#### [Alıştırma görevi 1]
Aşağıdaki annelik yazısında "Hamilelik, doğum zorlukları" sözleriyle başlayan paragrafı, ana bilgilerini koruyarak daha kısa biçimde yeniden yazın.
━━━━━ Alıntı metin ━━━━━
27.06.2013

Hayatımın en zor işi; annelik

Martı dergisinin yeni sayısı çıktı! Haziran-Temmuz sayısındaki yazımı aşağıda okuyabildiğin gibi bu linkten elektronik haline tüm resimlerle ulaşıp derginin tamamını da okuyabilirsin. Tavsiye ederim!

Evde olup çocuklarına bakan kadınlar için hep ne kadar rahat olduklarını düşünmüştüm. İkinci oğlumla hamile kalınca artık çalışmayıp o “rahat” işi tercih ettiğimde 40 yaşındaydım. O güne kadar okumuşum, çalışmışım, artık evde takılıp rahat olayım demiştim. Ne kadar da yanılmışım! Boşu boşuna demezler ki, bilmeden, yaşamadan konuşmamak lazım! Luka ve Leon henüz 3 ve 4 yaşında ama şimdiden diyebilirim ki, meğersem çocuk büyütmek bugüne dek yaptığım en zor işmiş…

Hamilelik, doğum zorlukları, bebeklik dönemini geçiyorum. Bunlar yorucu, ama genelde fiziksel zorluklarla sınırlılar. Çocuklar yürümeye, konuşmaya başlayınca iş başka boyutlara taşınıyor. Gün boyunca gürültü ve hareketliliğe dayanmak bence yeterince kadar zor; en azından benim yaşımda biri için. Bunun yanı sıra, “multitalent”, yani çoklu yetenek olmak hiç de kolay değil. Sorunlar çözmek, her an her şeye ayak uydurabilmek, her türlü dilden anlamak, bunlar full time annenin kesinlikle aranan özelliklerden sadece birkaç tanesidir. Event manager, öğretmen, eğitmen, sporcu, aşçı, doktor, okutman, psikolog, pedagog, dedektif, birçok meslek tek bir kişide barındırıyor bir anne. O reklamlara hep gülümsemişim. Hani onaylarken hafif alaycı olan o gülümseyiş. Hakikaten, full time bir anne çoklu yetenek olmak zorunda.
━━━━━
#### [Alıştırma görevi 2]
Kayıtların başından "catalogue / barcode: US 2482095" ifadesini içeren satıra kadar, o satır da dahil, uzanan satırları güncelleyin. Bu satırlarda "locality" yerine "location" yazın, geri kalan her şeyi değiştirmeden bırakın ve yalnızca bu satırları verin.
━━━━━ Verilen kayıtlar ━━━━━
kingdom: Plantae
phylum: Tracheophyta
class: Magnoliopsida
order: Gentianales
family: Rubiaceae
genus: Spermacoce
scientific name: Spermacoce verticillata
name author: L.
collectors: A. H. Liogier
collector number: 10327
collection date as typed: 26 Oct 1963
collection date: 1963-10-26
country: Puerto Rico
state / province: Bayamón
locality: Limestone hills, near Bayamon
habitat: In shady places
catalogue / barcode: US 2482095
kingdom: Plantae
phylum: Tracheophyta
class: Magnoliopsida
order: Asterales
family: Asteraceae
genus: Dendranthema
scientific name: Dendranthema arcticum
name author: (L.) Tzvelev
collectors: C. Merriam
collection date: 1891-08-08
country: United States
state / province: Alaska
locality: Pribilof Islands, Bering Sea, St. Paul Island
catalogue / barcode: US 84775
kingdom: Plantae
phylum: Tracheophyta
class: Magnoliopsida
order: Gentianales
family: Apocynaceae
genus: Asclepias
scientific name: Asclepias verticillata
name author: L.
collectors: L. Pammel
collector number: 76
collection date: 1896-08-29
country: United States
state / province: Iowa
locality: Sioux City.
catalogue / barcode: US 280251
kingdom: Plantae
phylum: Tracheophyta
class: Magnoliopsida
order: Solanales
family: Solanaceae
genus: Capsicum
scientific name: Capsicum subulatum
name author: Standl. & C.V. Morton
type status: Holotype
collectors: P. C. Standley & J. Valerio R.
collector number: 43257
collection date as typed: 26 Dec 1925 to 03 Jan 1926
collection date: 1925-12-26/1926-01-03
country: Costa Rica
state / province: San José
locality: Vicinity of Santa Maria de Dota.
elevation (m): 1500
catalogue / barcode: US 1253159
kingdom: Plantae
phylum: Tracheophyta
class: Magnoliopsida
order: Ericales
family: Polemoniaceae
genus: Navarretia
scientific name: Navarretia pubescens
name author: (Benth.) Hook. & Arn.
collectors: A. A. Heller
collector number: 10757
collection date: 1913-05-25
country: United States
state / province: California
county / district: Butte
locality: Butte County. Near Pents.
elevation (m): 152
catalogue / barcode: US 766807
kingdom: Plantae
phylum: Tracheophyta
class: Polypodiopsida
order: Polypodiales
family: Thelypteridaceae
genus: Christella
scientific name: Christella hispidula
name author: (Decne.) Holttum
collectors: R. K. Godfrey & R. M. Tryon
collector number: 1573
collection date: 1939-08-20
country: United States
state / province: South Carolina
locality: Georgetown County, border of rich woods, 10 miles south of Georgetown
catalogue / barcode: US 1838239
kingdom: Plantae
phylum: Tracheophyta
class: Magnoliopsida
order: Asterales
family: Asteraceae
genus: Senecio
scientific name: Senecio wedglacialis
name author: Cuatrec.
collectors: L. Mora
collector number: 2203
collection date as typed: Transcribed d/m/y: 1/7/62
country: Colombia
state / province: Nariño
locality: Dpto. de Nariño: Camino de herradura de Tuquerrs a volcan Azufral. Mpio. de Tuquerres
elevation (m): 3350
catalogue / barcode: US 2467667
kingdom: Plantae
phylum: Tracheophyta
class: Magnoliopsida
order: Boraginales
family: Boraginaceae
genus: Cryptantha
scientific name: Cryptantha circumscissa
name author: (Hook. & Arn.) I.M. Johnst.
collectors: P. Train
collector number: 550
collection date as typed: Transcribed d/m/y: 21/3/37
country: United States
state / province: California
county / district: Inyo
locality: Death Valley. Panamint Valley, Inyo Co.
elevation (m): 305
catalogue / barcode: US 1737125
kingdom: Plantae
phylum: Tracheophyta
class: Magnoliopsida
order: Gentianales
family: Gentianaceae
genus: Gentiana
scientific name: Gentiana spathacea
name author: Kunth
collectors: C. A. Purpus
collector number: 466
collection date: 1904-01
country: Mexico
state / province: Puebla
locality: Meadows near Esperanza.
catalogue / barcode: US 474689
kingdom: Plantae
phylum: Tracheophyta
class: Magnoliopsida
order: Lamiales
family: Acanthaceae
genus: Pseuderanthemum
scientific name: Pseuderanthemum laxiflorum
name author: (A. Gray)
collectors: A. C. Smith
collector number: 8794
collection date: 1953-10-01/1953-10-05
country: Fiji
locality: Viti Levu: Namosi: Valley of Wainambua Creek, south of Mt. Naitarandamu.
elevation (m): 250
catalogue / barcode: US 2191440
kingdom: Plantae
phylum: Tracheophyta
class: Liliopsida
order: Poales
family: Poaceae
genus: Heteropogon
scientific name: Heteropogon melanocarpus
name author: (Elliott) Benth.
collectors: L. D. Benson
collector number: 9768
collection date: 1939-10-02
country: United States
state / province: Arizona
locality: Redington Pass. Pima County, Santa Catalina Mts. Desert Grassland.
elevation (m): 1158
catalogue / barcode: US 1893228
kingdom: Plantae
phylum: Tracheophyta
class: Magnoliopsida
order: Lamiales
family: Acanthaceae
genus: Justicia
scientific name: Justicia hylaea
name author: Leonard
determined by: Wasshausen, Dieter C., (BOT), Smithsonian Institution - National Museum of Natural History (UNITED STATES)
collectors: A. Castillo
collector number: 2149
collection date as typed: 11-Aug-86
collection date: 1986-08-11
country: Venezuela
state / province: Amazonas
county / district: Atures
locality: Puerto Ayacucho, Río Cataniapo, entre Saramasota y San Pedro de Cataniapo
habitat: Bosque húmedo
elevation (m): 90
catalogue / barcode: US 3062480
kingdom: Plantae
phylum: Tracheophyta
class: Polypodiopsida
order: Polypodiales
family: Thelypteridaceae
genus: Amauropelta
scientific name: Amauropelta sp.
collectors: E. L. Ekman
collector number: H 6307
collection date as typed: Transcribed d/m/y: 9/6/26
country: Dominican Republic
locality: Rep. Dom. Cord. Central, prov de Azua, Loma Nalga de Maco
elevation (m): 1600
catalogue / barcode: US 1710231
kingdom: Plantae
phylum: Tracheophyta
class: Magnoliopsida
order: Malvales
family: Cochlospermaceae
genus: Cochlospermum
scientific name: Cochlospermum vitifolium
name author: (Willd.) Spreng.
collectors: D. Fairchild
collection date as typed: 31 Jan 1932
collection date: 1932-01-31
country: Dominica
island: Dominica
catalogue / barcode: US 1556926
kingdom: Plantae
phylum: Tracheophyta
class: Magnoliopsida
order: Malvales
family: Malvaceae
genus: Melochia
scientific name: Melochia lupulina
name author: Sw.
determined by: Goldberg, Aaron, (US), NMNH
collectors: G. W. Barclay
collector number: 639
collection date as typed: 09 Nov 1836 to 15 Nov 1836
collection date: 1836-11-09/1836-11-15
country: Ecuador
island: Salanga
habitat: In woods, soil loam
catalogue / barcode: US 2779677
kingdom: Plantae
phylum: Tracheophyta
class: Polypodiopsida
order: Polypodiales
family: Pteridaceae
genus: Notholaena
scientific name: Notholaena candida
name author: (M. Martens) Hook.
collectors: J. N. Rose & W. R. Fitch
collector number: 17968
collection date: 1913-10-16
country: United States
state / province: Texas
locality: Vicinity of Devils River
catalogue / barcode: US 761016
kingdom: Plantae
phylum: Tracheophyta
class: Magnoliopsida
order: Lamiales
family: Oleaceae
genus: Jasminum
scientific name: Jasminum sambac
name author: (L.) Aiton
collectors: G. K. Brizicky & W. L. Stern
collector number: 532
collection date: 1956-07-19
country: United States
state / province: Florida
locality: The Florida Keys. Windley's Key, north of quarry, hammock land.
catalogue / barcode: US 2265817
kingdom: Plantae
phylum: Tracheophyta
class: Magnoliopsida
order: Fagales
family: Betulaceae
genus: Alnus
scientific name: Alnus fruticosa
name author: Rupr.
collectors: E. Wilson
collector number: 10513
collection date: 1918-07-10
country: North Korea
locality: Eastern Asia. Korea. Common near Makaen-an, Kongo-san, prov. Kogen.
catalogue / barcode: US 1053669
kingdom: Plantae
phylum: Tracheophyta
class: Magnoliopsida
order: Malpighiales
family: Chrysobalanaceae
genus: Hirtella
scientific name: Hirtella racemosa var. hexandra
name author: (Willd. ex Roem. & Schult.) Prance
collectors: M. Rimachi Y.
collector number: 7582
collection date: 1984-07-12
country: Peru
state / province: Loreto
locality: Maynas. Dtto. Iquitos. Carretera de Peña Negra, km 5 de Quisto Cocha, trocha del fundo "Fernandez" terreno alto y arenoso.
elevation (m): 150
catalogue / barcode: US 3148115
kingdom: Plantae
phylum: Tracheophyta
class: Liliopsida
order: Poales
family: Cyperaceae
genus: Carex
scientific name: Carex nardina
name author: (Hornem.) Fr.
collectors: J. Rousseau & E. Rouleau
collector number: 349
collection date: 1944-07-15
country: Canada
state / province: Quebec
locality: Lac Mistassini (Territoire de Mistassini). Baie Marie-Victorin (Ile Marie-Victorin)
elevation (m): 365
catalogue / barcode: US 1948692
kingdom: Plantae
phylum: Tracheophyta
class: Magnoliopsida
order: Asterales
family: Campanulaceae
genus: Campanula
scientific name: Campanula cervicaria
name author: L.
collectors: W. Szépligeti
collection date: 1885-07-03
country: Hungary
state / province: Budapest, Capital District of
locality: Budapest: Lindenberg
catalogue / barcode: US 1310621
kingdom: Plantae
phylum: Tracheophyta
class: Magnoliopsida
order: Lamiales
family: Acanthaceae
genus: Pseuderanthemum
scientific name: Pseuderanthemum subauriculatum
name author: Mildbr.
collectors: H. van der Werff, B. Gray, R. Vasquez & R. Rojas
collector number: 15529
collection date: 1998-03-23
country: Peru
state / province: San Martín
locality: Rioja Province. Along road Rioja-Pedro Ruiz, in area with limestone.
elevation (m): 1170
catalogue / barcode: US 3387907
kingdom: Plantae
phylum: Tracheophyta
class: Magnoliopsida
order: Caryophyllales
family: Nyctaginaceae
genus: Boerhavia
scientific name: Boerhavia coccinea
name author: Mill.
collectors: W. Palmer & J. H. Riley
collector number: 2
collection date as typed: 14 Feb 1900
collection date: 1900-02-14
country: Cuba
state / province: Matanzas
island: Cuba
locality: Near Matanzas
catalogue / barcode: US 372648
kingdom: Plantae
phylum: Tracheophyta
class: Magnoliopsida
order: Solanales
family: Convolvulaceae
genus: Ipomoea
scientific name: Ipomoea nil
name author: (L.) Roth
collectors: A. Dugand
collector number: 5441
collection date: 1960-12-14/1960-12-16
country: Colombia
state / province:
━━━━━
#### [Sonuç 1]
Hamilelik, doğum ve bebeklik dönemi yorucudur ama zorlukları çoğunlukla fizikseldir. Çocuklar yürümeye ve konuşmaya başlayınca iş başka bir boyut kazanır. Gün boyu gürültüye ve hareketliliğe dayanmak, hele yazarın yaşındaki biri için, yeterince zordur. Tam zamanlı bir anne sorun çözebilmeli, her an her şeye ayak uydurabilmeli ve her türlü dilden anlamalıdır. Etkinlik yöneticisi, öğretmen, aşçı, doktor, psikolog ve dedektif gibi pek çok mesleği tek başına üstlenir. Yazar, annenin çoklu yetenekli olduğunu söyleyen reklamlara hep hafif alaycı bir gülümsemeyle bakmış; oysa tam zamanlı bir anne gerçekten çoklu yetenekli olmak zorundadır.

#### [Sonuç 2]
kingdom: Plantae
phylum: Tracheophyta
class: Magnoliopsida
order: Gentianales
family: Rubiaceae
genus: Spermacoce
scientific name: Spermacoce verticillata
name author: L.
collectors: A. H. Liogier
collector number: 10327
collection date as typed: 26 Oct 1963
collection date: 1963-10-26
country: Puerto Rico
state / province: Bayamón
location: Limestone hills, near Bayamon
habitat: In shady places
catalogue / barcode: US 2482095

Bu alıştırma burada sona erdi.